Why a feature-based approach
A blanket ban on named apps is blunt and creates perverse incentives: companies face the same consequence whether they make their platforms safe or not. A feature-based restriction is precise and proportionate. It tells companies exactly what they need to change.
The features that most commonly enable harm are well understood, and many are already in Ofcom's sights under the Online Safety Act. But regulatory enforcement through Ofcom means investigations that may take years and fines that companies can absorb. A feature-based age restriction means immediate commercial consequences. That changes the calculus entirely.
We would hope that this approach incentivises companies to build a genuinely safe online world for children; one where, in time, restrictions could be relaxed or more narrowly targeted. But the current trajectory is not fast enough, and we cannot keep asking children to wait.
Our recommendations to Ministers
We recommend that Government should legislate to:
- delay children’s access until they are 16 to any platforms or apps that include these high risks features;
- give Ofcom the power to enforce minimum age policies effectively;
- introduce device level nudity controls, so that children under 18 cannot take, share or view nudge images or videos – as the Government has already committed to do in its VAWG strategy.
We believe restrictions must be: clear to families; fair to children; focused on changing the highest-risk features; and based on the following principles:
- Target features, not app names. We do not want to ban apps; we want them to be safe. So we are being clear what specific features most often put children at risk. Tech platforms must effectively stop children using those features or make them safe; if they do not, the Government should ban them for U16s.
- Robust and consistent age verification. Age checks only protect children if they actually work. Platforms must use reliable verification, such as identity checks at account creation, and apply child-appropriate settings automatically. Ticking a box claiming to be over 16 is not sufficient.
- Close the workarounds. Protections must be designed so they cannot be easily bypassed. If an account begins behaving in ways inconsistent with a child's profile, for example attempting to access restricted features, the platform should temporarily lock those features and re-verify age, rather than allowing safeguards to fall away.
- Safeguard, never criminalise. Children must never be blamed or punished for abuse they experience online. Reporting harm must always lead to support. A child who reports being coerced into sharing images should receive help, not consequences for bypassing age checks.
- Prevent nude image sharing with children. Many of the most serious and lasting harms begin the moment an image is created. Children’s devices should block the ability to take, share or view nude images.
- Effective online safety education. Restrictions alone are not enough. Children need the knowledge and confidence to stay safe, particularly around key transitions. Schools should provide age-appropriate guidance before and after the age of 16, so that protections do not simply disappear overnight.
The NCA's CEOP Education team seeks to protect children and young people from the threat of online CSA before it occurs, building protective skills and providing a direct reporting route through the CEOP Safety Centre.
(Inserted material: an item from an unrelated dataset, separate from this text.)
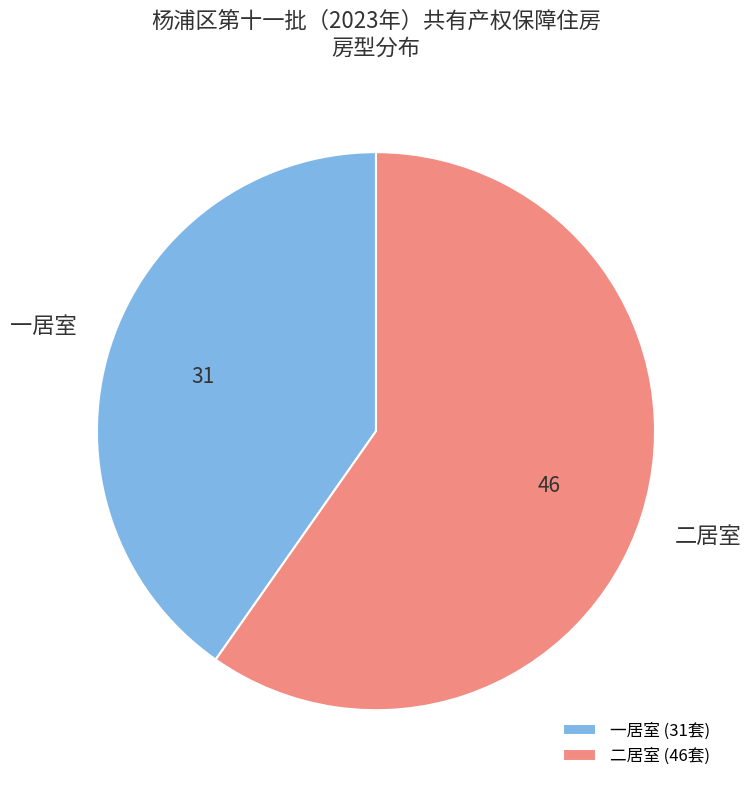

How many segments does this pie chart have?

2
Any restriction on online access is intended to complement, not replace, this work, or the work of child rights organisations, mental health professionals, educators and civil society.
These partners approach this issue from the perspective of children's wellbeing, rights and digital ethics. Our perspective is distinct, but complementary: we see it through the lens of the harm that is happening now, at scale, and the offenders who are making it happen.
Restricting under-16s' access to the highest-risk online environments is not about blaming young people or limiting their futures. It is about reducing avoidable harm while safer spaces are built; spaces where children can engage online with genuine protection, not just the appearance of it.